Énoncé du problème ::
D'après l'extrait sur l'école l'Angélus, combien de garçons cet établissement accueillait-il ?

Extrait du texte ::
####################

Un établissement scolaire français peut-il éduquer les enfants en recourant à des méthodes "dignes du XIXe siècle", dans le plus grand secret ? C'est la question que pose le dossier de l'école l'Angélus, fermée sur décision préfectorale au début du mois de juin à Presly, dans le Cher. L'institution, qui accueillait 109 garçons du primaire à la terminale, fait partie des 1.300 établissements "hors contrat" de France. Elle doit rester close au moins jusqu'à l'été, à moins qu'un recours déposé par l'avocat de son directeur, qui dénonce des "calomnies" et une "vengeance personnelle" d'anciens professeurs, n'aboutisse d'ici-là.

  • Que reproche-t-on à cette école ?

Selon France Bleu, un premier signalement a été effectué par un couple de parents auprès de l'inspection académique et du rectorat, fin mars. Ces derniers faisaient notamment état de "comportements équivoques" de la part du directeur, qui accordait des "attentions particulières" à certains enfants, les portant régulièrement sur ses genoux. Une enquête a été ouverte et une vaste opération de gendarmerie menée au sein de l'établissement, qui s'adresse, selon son site internet, "aux parents catholiques soucieux de la formation spirituelle et humaine de leurs enfants". Une soixantaine d'enfants ont alors été auditionnés, dévoilant aux enquêteurs des méthodes éducatives "reposant sur une forme de violence et une organisation extrêmement hiérarchisée", selon le procureur de la République de Bourges, Joël Garrigues. "Il ne s'agit pas d'éléments de  dysfonctionnement, mais constitutifs d'infractions pénales : des mauvais traitements sur des enfants (violences, privations de repas, punitions à caractère corporel…) et des soupçons d'infractions de nature sexuelle", a-t-il précisé.

####################

(Données enregistrées)

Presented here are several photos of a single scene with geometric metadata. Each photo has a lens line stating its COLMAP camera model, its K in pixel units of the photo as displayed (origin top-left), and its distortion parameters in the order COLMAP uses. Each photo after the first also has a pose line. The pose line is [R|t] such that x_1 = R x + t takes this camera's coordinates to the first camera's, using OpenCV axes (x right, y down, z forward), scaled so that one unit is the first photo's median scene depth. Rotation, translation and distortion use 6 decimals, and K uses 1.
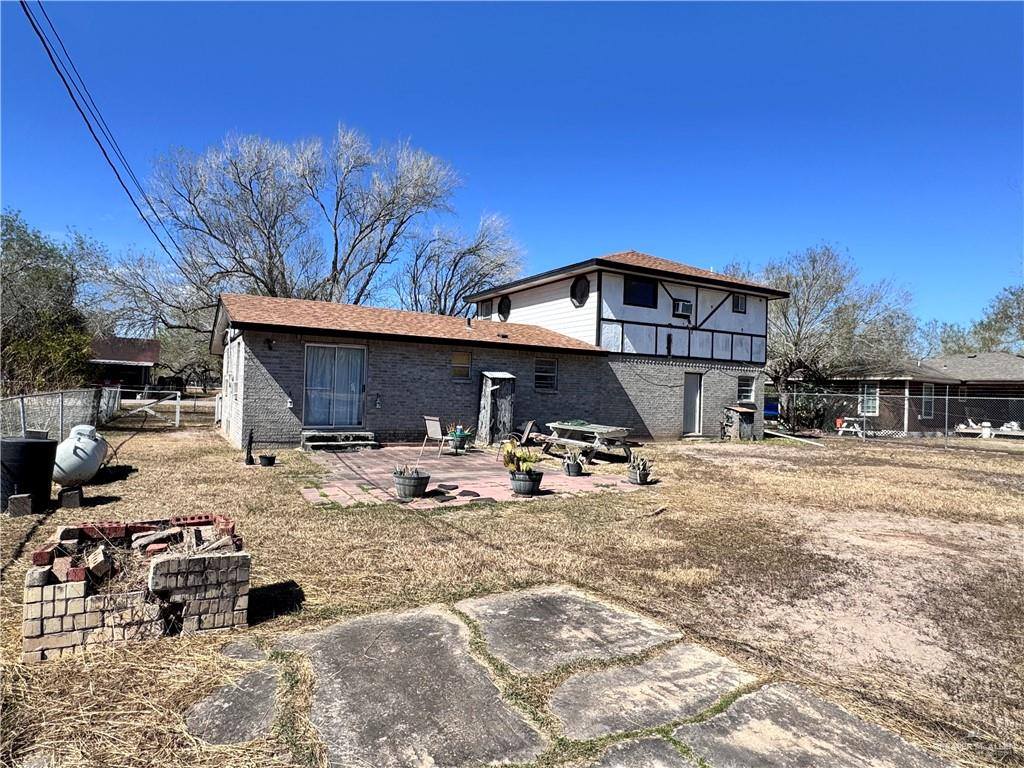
lens RADIAL K [[589.6, 0, 512.0], [0, 589.6, 384.0], [0, 0, 1]] dist [-0.002534, 0.000126]
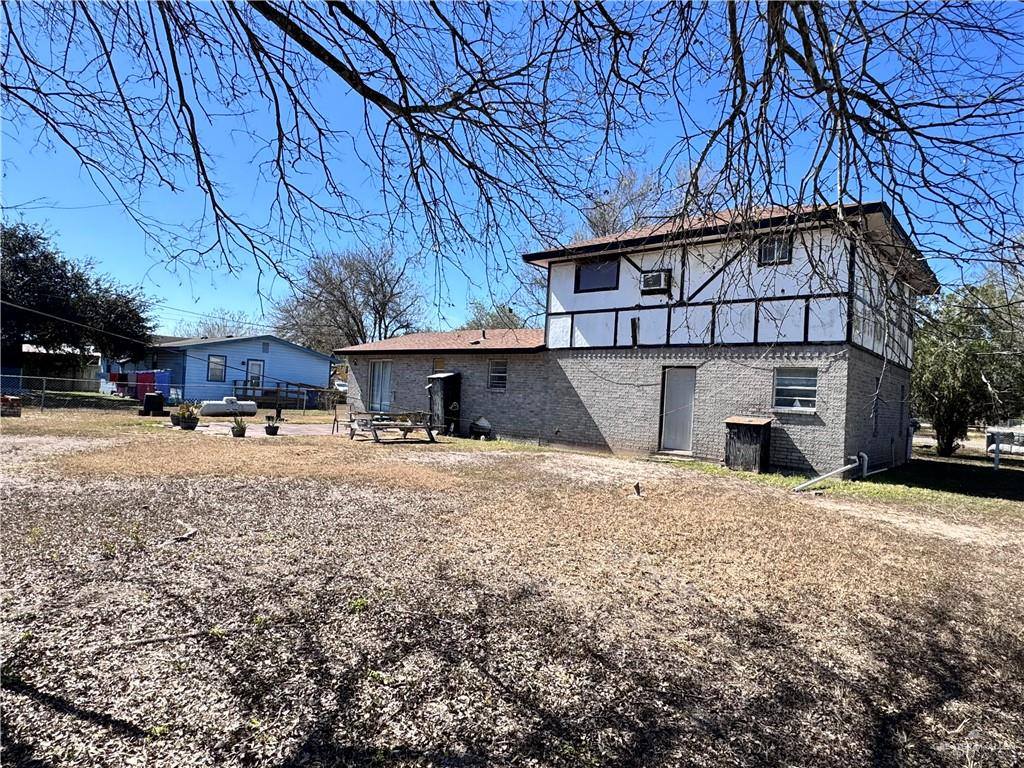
lens RADIAL K [[589.6, 0, 512.0], [0, 589.6, 384.0], [0, 0, 1]] dist [-0.002534, 0.000126]
pose [[0.339105, -0.029762, -0.940278, 0.995531], [-0.024848, 0.998867, -0.040577, 0.040368], [0.940420, 0.037124, 0.337981, 0.618391]]
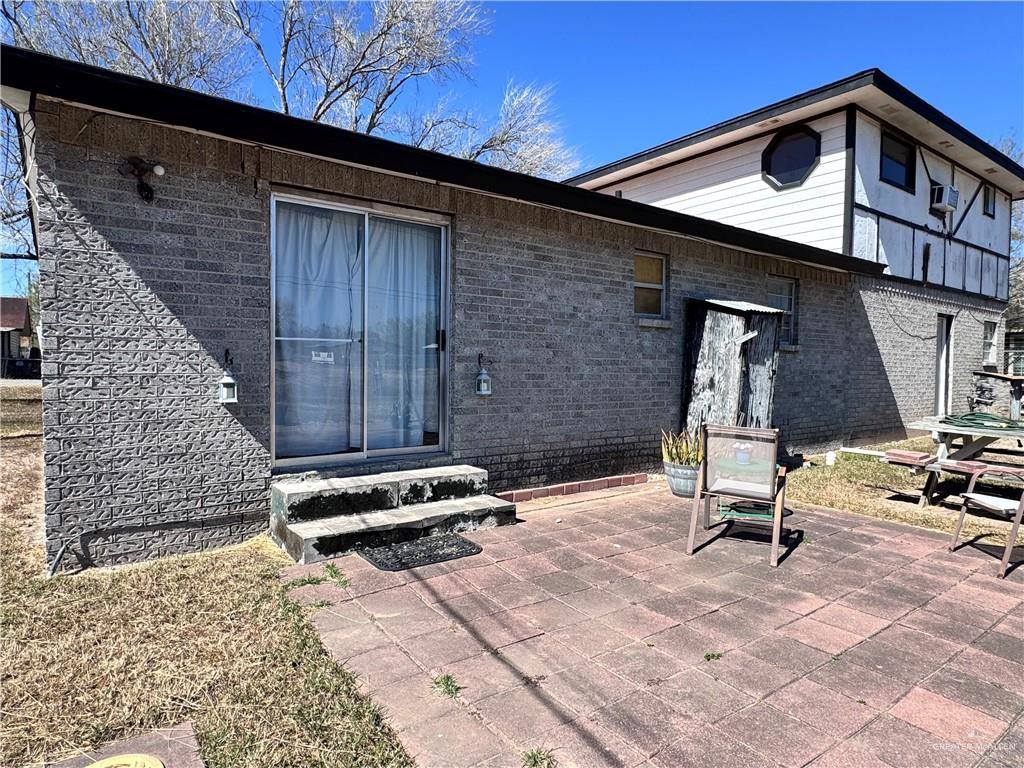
lens RADIAL K [[589.6, 0, 512.0], [0, 589.6, 384.0], [0, 0, 1]] dist [-0.002534, 0.000126]
pose [[0.993752, -0.022229, 0.109378, -0.197221], [0.016412, 0.998417, 0.053798, 0.012108], [-0.110401, -0.051667, 0.992543, 0.510109]]
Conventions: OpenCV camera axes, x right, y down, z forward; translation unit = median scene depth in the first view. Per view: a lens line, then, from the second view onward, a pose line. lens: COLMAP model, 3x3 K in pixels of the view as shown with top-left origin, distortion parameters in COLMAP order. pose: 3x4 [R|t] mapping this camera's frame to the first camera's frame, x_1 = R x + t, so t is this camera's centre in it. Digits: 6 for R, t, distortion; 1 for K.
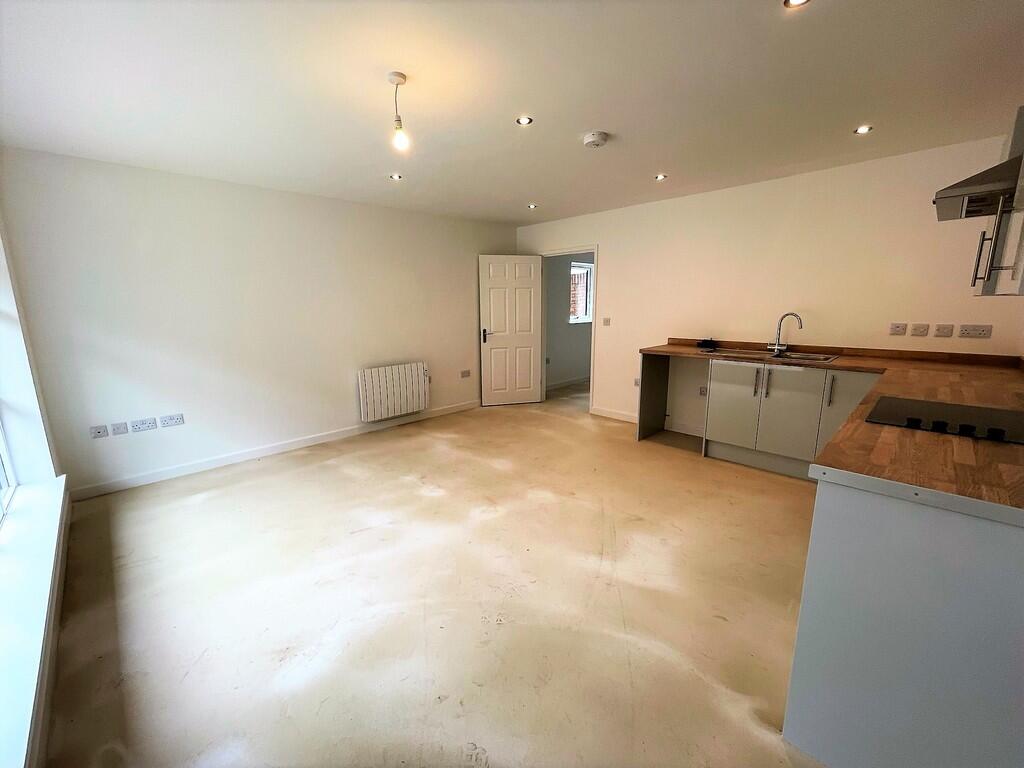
lens RADIAL K [[415.9, 0, 502.8], [0, 415.9, 383.1], [0, 0, 1]] dist [0.003269, -0.000013]
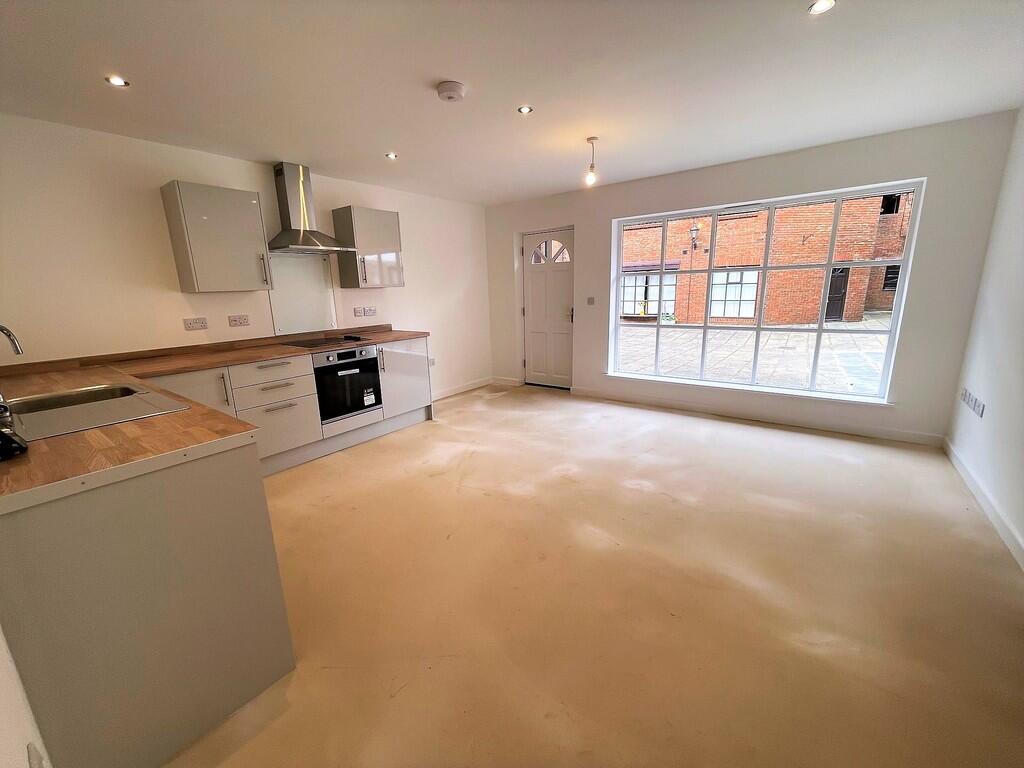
lens RADIAL K [[415.9, 0, 502.8], [0, 415.9, 383.1], [0, 0, 1]] dist [0.003269, -0.000013]
pose [[-0.988410, 0.075492, -0.131704, 0.222499], [0.016111, 0.914848, 0.403476, -0.308506], [0.150949, 0.396678, -0.905462, 1.643870]]
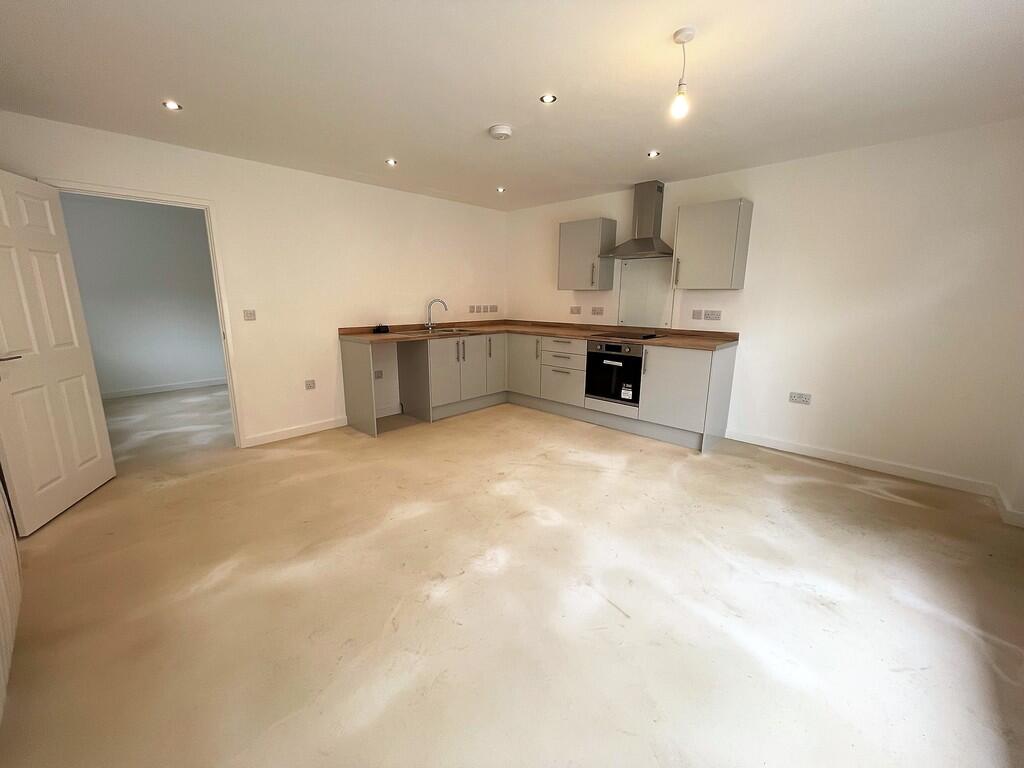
lens RADIAL K [[415.9, 0, 502.8], [0, 415.9, 383.1], [0, 0, 1]] dist [0.003269, -0.000013]
pose [[-0.032837, -0.197189, 0.979815, -0.760374], [0.184780, 0.962246, 0.199846, -0.149754], [-0.982231, 0.187613, 0.004839, 0.899044]]
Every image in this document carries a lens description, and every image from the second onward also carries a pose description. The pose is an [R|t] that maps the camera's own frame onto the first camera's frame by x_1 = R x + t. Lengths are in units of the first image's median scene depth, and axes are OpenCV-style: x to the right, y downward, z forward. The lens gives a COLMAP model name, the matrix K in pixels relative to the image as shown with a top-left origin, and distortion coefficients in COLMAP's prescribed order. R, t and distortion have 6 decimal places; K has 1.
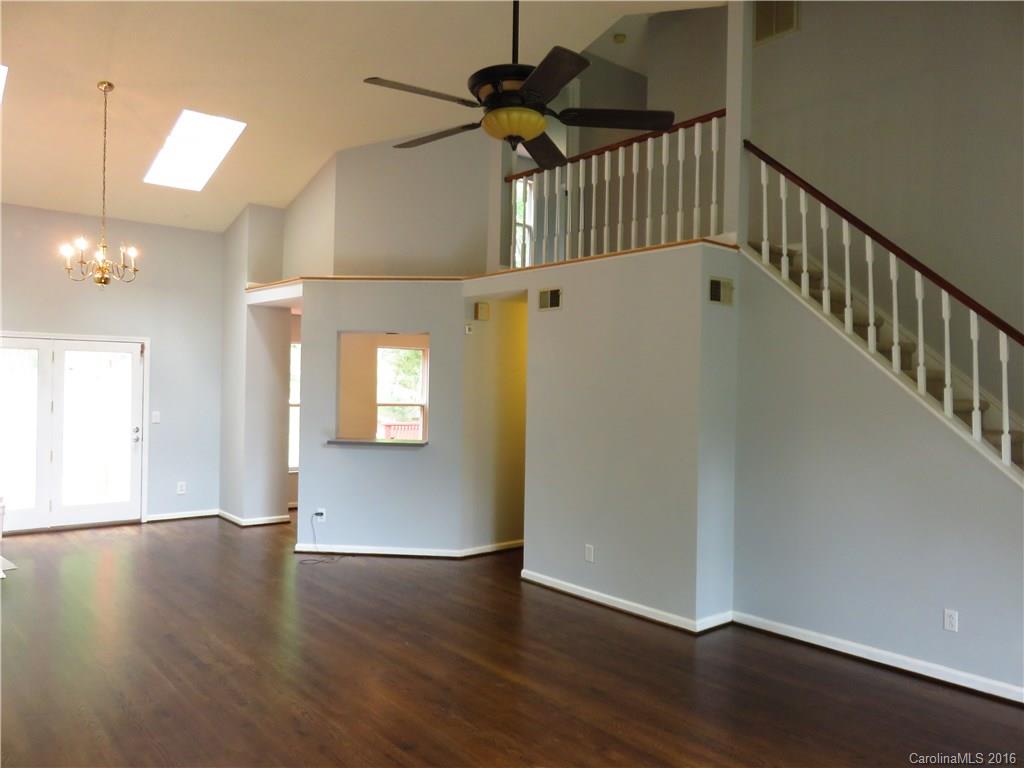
lens RADIAL K [[775.8, 0, 515.0], [0, 775.8, 385.3], [0, 0, 1]] dist [-0.014981, 0.009213]
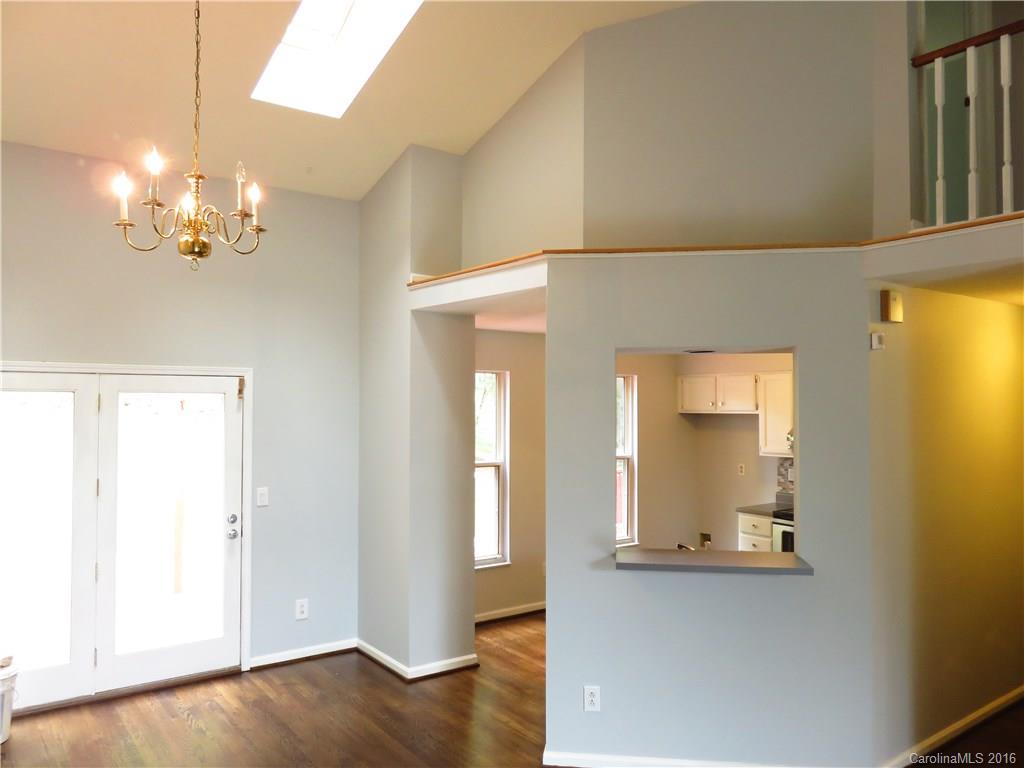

####################

Réponse ::
109 garçons, du primaire à la terminale.